The portion of the law that extends the statute of limitations on some crimes also is a plus for law enforcement, Zoellner said.

“When it comes to investigations that require a long time, I think that’s where it will help,” he said. “Two years seems like a long time, but really it isn’t. Some crimes now are more technical. It gives more opportunity to collect evidence and evaluate it.”

And Zoellner underscored that suspects also could benefit — depending on their guilt or innocence — with additional time for investigation.

“Maybe the suspect that you’re looking at really isn’t the suspect you should be looking at,” the sheriff said.

The Legislature also has been working on a bill that would expand the state’s online registry for sex offenders and other violent criminals.

Kansas allows the public to track sex offenders and other violent criminals on an online registry at the Kansas Bureau of Investigation’s Web site: www.accesskansas.org/kbi. But as the law now stands, the site contains only offenders whose crimes happened after April 1994.

The Legislature has been debating whether to make the Web site retroactive to convictions as early as 1985, which would roughly double the size of the 3,100-person list.

A total of 58 who live in Leavenworth County are on the KBI’s registry.
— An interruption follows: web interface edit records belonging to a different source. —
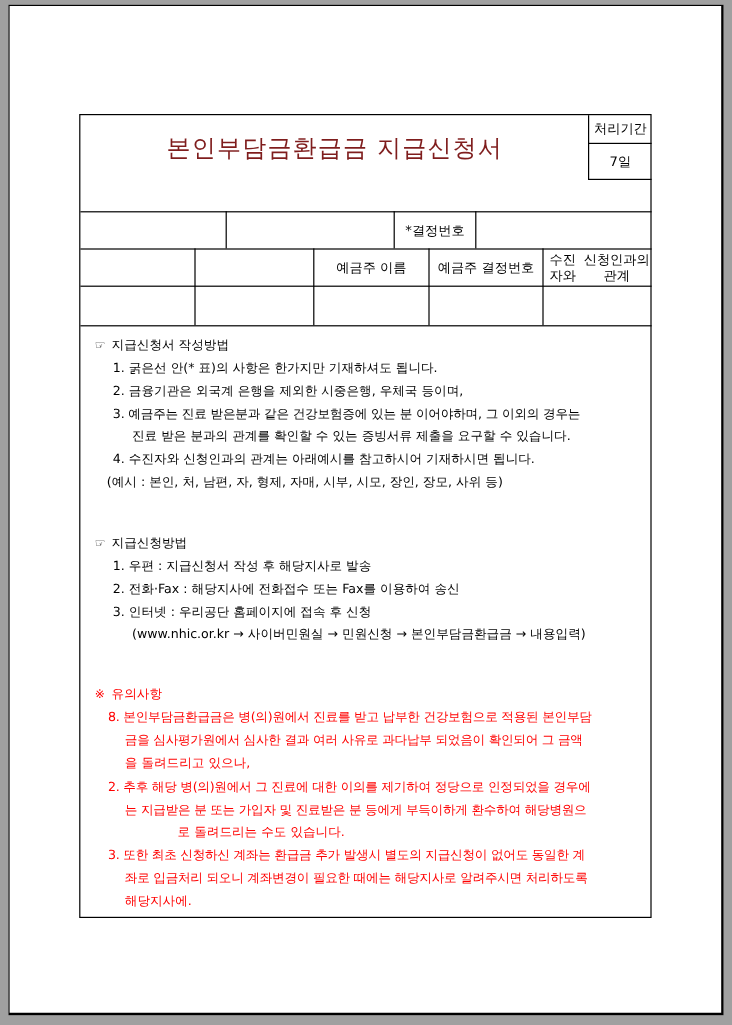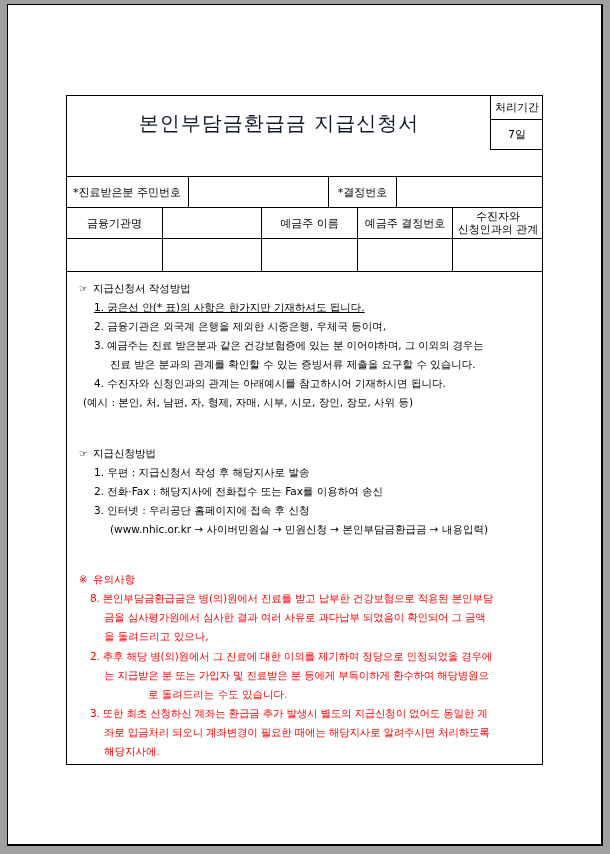--- a/index.html
+++ b/index.html
@@ -10,21 +10,21 @@
       background: #ffffff; border: 1px solid #000; border-right-width: 2px; border-bottom-width: 2px;
     }
     .frame {
       position: absolute; left: 66px; top: 95px; width: 477px; height: 670px;
       border: 1px solid #000;
     }
     .hline { position: absolute; height: 1px; background: #000; }
     .vline { position: absolute; width: 1px; background: #000; }
     .title {
       position: absolute; left: 0; top: 14px; width: 424px; text-align: center;
-      font-size: 20px; letter-spacing: 1px; color: #0f172a;
+      font-size: 20px; letter-spacing: 1px; color: #7f1d1d;
     }
     .cell { position: absolute; font-size: 11px; color: #000; display: flex; align-items: center; justify-content: center; text-align: center; line-height: 13px; }
     .cell.left { justify-content: flex-start; padding-left: 6px; }
     .cell.input { cursor: text; }
     .section { position: absolute; left: 12px; font-size: 10.5px; color: #000; }
     .section .line { position: absolute; white-space: nowrap; height: 15px; line-height: 15px; }
     .red { color: #ff0000; }
     .sym { display: inline-block; width: 14px; font-size: 10px; }
   </style>
 </head>
@@ -40,56 +40,54 @@
   <div class="hline" style="left:423px; top:23px; width:53px;"></div>
   <div class="hline" style="left:423px; top:53px; width:53px;"></div>
   <div class="cell" style="left:424px; top:0; width:52px; height:23px;">처리기간</div>
   <div class="cell" style="left:424px; top:24px; width:52px; height:29px;">7일</div>
 
   <div class="hline" style="left:0; top:80px; width:476px;"></div>
   <div class="hline" style="left:0; top:111px; width:476px;"></div>
   <div class="vline" style="left:121px; top:80px; height:31px;"></div>
   <div class="vline" style="left:261px; top:80px; height:31px;"></div>
   <div class="vline" style="left:329px; top:80px; height:31px;"></div>
-  <div class="cell left" style="left:0; top:81px; width:121px; height:30px;">*진료받은분 주민번호</div>
   <div class="cell input" style="left:122px; top:81px; width:139px; height:30px;"></div>
   <div class="cell" style="left:262px; top:81px; width:67px; height:30px;">*결정번호</div>
   <div class="cell input" style="left:330px; top:81px; width:146px; height:30px;"></div>
 
   <div class="hline" style="left:0; top:142px; width:476px;"></div>
   <div class="hline" style="left:0; top:175px; width:476px;"></div>
   <div class="vline" style="left:95px; top:111px; height:64px;"></div>
   <div class="vline" style="left:194px; top:111px; height:64px;"></div>
   <div class="vline" style="left:290px; top:111px; height:64px;"></div>
   <div class="vline" style="left:385px; top:111px; height:64px;"></div>
 
-  <div class="cell" style="left:0; top:112px; width:95px; height:30px;">금융기관명</div>
   <div class="cell" style="left:195px; top:112px; width:95px; height:30px;">예금주 이름</div>
   <div class="cell" style="left:291px; top:112px; width:94px; height:30px;">예금주 결정번호</div>
-  <div class="cell" style="left:386px; top:112px; width:90px; height:30px; flex-direction:column;align-items:center;">
+  <div class="cell" style="left:386px; top:112px; width:90px; height:30px; flex-direction:row;align-items:center;">
     <span>수진자와</span>
     <span>신청인과의 관계</span>
   </div>
 
   <div class="cell input" style="left:0; top:143px; width:95px; height:32px;"></div>
   <div class="cell input" style="left:96px; top:143px; width:98px; height:32px;"></div>
   <div class="cell input" style="left:195px; top:143px; width:95px; height:32px;"></div>
   <div class="cell input" style="left:291px; top:143px; width:94px; height:32px;"></div>
   <div class="cell input" style="left:386px; top:143px; width:90px; height:32px;"></div>
 
   <div class="section" style="top:185px;">
     <div class="line" style="left:0; top:0;">
       <span class="sym">☞</span><span>지급신청서 작성방법</span>
     </div>
-    <div class="line" style="left:15px; top:19px;text-decoration:underline;">1. 굵은선 안(* 표)의 사항은 한가지만 기재하셔도 됩니다.</div>
+    <div class="line" style="left:15px; top:19px;">1. 굵은선 안(* 표)의 사항은 한가지만 기재하셔도 됩니다.</div>
     <div class="line" style="left:15px; top:38px;">2. 금융기관은 외국계 은행을 제외한 시중은행, 우체국 등이며,</div>
     <div class="line" style="left:15px; top:57px; letter-spacing:-0.15px;">3. 예금주는 진료 받은분과 같은 건강보험증에 있는 분 이어야하며, 그 이외의 경우는</div>
     <div class="line" style="left:31px; top:76px;">진료 받은 분과의 관계를 확인할 수 있는 증빙서류 제출을 요구할 수 있습니다.</div>
     <div class="line" style="left:15px; top:95px;">4. 수진자와 신청인과의 관계는 아래예시를 참고하시어 기재하시면 됩니다.</div>
-    <div class="line" style="left:4px; top:114px;">(예시 : 본인, 처, 남편, 자, 형제, 자매, 시부, 시모, 장인, 장모, 사위 등)</div>
+    <div class="line" style="left:10px; top:114px;">(예시 : 본인, 처, 남편, 자, 형제, 자매, 시부, 시모, 장인, 장모, 사위 등)</div>
   </div>
 
   <div class="section" style="top:350px;">
     <div class="line" style="left:0; top:0;">
       <span class="sym">☞</span><span>지급신청방법</span>
     </div>
     <div class="line" style="left:15px; top:19px;">1. 우편 : 지급신청서 작성 후 해당지사로 발송</div>
     <div class="line" style="left:15px; top:38px;">2. 전화·Fax : 해당지사에 전화접수 또는 Fax를 이용하여 송신</div>
     <div class="line" style="left:15px; top:57px;">3. 인터넷 : 우리공단 홈페이지에 접속 후 신청</div>
     <div class="line" style="left:31px; top:76px;">(www.nhic.or.kr → 사이버민원실 → 민원신청 → 본인부담금환급금 → 내용입력)</div>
And 54 of those were convicted of sex crimes.

Zoellner said he favors expansion of the state’s registry system.

“I think awareness is a big key,” he said. “I think people (offenders) have a right to live, but I think people, especially those with children, have the right to know they have a sex offender living in the neighborhood. My thing is: If it can prevent one abduction or murder of a child, wherever it may be, I’m all for it.”

A key ingredient for making methamphetamine no longer will be within easy reach of the public under legislation sent last week to Sebelius. Directed at meth makers, the bill was a compromise worked out by House and Senate negotiators. The Senate approved it 39-0. The House vote was 119-2.

The new law will be named for Greenwood County Sheriff Matt Samuels, who was shot and killed Jan. 19 at a home near Virgil where a suspected meth lab was found. It will require certain cold and allergy tablets containing ephedrine or pseudoephedrine to be sold only by pharmacies from behind a counter. Customers will have to show identification and sign a log book. It makes it illegal for retailers to sell more than three packages within a week to a person. The Sudafed-type items will be disappearing behind the counter by summer.

The measure is patterned after an Oklahoma law credited in that state with dramatically reducing meth lab seizures. Kansas law enforcement agencies reported seizing 583 labs last year, down from 847 in 2001.

And anything that helps reduce the number of methamphetamine labs is a benefit, according to Zoellner.

“It should make my job easier,” he said. “But since we’re close to the state line, to really work here, it needs to be law in Missouri and Nebraska.”